When programming up my audio processing algorithms on the Teensy 3.6, I sometimes find that the math operations are much slower than I was expecting. Yes, some things are super-fast: arithmetic, FIR filters, FFT. But did my code with the logarithm run so slowly? Well, it turns out that I was using the wrong function call. If you use the float-specific version of your function, you get tremendously faster floating-point speeds. Don't rely on the compiler; be explicit and call it yourself!
Being a Matlab programmer, my fingers generally type out the generic form of the function. Being naive, I had assumed that the compiler would detect my data type and automatically substitute the exact same floating-point function that I would have called myself. Apparently, I was wrong. Way wrong.

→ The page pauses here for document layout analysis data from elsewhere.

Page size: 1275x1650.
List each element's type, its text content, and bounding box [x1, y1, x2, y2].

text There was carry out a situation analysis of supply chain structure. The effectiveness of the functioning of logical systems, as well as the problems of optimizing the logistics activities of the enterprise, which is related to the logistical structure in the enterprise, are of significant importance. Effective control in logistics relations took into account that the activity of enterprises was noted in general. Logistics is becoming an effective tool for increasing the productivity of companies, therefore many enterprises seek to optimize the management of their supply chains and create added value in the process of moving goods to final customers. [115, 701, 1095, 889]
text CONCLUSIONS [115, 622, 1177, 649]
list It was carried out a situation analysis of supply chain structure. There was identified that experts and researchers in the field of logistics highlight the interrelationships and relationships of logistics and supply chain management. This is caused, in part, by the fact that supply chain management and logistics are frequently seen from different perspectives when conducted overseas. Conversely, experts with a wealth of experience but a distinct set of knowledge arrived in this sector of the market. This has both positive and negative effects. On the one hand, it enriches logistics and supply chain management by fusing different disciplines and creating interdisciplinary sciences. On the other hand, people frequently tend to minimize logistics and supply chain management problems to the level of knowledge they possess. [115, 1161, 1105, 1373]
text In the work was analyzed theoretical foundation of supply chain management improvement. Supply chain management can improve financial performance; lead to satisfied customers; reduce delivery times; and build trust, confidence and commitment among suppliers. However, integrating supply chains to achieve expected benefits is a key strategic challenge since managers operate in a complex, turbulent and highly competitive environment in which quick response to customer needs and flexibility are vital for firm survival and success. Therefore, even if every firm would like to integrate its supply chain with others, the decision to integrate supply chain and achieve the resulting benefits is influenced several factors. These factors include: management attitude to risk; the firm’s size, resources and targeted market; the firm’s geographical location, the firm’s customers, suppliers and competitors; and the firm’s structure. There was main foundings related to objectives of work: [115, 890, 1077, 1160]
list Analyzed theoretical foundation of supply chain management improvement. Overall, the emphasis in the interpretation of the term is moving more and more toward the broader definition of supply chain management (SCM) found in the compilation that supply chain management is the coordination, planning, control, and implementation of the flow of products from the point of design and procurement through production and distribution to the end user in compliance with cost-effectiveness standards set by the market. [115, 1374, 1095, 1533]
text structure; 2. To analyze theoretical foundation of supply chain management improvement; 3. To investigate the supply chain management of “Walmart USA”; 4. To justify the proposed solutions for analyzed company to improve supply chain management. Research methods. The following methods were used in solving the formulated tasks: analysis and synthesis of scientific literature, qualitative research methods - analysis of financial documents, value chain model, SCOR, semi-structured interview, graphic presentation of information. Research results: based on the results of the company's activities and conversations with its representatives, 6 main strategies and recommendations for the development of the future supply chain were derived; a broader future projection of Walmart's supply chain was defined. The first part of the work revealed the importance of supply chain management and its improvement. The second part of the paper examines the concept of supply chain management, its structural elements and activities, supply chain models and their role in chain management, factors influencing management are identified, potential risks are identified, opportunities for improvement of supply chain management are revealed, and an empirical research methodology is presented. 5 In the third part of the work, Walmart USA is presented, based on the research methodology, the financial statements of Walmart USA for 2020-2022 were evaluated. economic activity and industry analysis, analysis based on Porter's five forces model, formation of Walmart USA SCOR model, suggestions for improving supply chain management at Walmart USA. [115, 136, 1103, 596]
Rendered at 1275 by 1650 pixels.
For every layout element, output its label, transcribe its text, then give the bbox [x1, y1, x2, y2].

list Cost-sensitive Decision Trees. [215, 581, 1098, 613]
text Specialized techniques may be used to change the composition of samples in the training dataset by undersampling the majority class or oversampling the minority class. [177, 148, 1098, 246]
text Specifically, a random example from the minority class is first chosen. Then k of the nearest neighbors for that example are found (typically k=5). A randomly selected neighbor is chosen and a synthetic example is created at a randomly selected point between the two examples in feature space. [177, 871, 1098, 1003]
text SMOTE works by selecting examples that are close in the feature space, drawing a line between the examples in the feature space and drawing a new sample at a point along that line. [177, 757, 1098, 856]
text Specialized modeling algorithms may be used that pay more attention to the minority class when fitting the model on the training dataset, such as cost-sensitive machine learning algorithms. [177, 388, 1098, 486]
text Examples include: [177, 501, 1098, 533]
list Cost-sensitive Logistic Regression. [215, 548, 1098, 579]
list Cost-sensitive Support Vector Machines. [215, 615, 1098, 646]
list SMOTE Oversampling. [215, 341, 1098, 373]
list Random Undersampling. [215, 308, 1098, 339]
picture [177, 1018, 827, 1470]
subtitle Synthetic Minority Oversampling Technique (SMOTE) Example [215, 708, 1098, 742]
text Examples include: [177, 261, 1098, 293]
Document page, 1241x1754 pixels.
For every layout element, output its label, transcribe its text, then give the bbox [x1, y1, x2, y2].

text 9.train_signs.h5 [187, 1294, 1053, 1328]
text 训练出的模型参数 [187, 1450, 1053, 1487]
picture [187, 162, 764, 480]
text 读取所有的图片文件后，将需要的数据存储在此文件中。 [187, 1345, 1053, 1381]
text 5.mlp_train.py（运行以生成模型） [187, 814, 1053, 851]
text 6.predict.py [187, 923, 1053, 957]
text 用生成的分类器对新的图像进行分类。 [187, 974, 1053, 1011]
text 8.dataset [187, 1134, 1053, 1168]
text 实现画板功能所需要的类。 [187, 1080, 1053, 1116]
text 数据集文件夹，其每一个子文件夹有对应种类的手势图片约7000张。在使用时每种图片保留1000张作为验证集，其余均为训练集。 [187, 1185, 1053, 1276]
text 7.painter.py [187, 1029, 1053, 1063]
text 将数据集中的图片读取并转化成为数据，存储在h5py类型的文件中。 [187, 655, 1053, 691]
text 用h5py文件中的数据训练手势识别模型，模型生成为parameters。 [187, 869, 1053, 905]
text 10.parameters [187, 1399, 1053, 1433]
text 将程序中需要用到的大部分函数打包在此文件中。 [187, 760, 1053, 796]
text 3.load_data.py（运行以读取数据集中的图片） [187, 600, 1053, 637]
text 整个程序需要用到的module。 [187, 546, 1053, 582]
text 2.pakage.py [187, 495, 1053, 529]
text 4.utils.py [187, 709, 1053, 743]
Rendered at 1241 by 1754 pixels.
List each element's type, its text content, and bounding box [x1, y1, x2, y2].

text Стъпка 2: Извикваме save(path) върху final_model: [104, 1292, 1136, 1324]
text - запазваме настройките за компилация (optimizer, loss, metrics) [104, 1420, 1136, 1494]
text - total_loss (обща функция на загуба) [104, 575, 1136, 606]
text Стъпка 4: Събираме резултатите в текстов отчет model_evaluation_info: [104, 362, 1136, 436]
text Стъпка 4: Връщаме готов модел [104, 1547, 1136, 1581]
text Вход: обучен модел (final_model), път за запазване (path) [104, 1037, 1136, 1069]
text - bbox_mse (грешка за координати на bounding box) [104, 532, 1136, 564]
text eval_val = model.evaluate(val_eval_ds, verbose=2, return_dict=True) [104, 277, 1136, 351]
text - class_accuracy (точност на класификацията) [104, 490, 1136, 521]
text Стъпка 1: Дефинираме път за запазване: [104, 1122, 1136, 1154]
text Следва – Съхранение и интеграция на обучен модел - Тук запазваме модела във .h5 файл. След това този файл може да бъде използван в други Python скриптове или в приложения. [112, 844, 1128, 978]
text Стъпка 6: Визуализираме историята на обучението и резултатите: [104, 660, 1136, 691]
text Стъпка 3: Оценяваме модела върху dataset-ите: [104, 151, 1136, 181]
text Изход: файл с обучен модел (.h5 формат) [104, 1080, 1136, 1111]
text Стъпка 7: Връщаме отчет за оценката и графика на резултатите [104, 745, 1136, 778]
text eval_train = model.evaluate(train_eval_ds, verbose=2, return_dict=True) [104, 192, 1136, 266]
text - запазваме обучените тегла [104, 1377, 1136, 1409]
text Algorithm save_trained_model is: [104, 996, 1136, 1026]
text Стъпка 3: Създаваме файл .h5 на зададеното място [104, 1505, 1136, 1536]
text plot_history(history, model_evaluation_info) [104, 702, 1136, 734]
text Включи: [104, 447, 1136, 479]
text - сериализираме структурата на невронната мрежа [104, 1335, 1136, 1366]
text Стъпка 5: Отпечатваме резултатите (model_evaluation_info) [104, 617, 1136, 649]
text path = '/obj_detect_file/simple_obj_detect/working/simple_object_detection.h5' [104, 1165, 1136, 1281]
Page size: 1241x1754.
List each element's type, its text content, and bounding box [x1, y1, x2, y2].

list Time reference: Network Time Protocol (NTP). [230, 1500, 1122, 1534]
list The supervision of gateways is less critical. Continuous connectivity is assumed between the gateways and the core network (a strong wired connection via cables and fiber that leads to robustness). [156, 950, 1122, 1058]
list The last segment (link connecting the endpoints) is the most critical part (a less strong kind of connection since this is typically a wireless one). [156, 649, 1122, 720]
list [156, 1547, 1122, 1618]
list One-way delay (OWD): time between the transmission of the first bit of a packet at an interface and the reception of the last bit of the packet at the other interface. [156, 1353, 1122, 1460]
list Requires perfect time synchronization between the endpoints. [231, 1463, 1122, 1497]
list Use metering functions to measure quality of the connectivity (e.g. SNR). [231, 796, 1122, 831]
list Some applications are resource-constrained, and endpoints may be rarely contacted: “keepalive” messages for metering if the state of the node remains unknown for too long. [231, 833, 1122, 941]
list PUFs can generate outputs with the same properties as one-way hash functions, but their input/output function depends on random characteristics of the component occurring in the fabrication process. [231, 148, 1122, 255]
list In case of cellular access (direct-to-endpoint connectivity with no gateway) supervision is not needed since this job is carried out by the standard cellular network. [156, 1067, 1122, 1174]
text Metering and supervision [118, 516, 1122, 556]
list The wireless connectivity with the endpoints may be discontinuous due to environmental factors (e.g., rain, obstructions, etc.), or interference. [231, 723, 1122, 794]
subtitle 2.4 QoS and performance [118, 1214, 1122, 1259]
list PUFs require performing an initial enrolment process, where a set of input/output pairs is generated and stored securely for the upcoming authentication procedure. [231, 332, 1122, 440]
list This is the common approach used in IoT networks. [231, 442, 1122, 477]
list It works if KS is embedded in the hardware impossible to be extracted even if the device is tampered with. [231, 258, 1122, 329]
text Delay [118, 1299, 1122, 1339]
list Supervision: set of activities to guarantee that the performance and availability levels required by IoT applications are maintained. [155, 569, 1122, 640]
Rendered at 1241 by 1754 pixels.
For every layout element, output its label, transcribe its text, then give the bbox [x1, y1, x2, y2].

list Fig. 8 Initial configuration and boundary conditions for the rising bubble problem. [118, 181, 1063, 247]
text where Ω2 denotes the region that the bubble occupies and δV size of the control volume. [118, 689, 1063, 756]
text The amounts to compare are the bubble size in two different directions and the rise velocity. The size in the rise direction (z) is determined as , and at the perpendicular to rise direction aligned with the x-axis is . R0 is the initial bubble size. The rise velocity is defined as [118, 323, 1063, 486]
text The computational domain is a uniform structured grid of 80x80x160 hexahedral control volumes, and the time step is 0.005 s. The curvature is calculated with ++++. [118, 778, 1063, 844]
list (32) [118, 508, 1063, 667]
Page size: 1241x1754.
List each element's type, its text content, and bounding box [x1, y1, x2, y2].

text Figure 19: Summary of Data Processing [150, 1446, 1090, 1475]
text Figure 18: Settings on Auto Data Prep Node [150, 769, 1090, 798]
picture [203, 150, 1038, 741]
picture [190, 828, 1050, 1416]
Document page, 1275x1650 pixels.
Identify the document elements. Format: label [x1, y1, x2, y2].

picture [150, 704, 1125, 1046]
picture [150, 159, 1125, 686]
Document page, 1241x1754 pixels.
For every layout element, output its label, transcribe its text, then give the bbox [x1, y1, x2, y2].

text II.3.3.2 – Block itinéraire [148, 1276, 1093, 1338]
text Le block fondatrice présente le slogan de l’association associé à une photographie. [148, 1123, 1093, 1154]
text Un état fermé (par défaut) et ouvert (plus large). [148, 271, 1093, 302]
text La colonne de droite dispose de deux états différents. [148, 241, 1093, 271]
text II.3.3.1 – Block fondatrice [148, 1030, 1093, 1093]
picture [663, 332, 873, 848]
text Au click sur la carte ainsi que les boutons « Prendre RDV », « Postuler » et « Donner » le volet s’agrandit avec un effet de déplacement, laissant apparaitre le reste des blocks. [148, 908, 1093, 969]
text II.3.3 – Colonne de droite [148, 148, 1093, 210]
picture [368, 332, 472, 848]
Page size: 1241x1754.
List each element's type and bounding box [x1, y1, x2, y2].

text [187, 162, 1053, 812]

Interestingly, the logarithm and exponential/power functions do not have hardware acceleration in the Teensy. Yet, when using the explicitly floating-point version, they see a 10x increase in speed. Stunning.
Why are the explicitly floating-point versions so much faster? I don't know. But I sure as heck am going to make sure that all my future code uses them.
Tech Info: This data was measured using a Teensy 3.6 running at 180 MHz. It was programmed from the Arduino IDE (1.6.13) via the Teensyduino (1.35) add-on. My code is on my GitHub here.
Follow-Up: Why is the float-specific version ("logf()") so much faster than generic version ("log()")? I posted this to the Teensy Forum. Their replies (here) were pretty definitive. Under the hood, the generic version (ie, "log()") will do the calculations as double-precision floating point math, which is all in software. By contrasts, the floating-point version ("logf()") is for single-precision floating point math, which on the Teensy is done with hardware acceleration. That explains why the float-specific version is so much faster.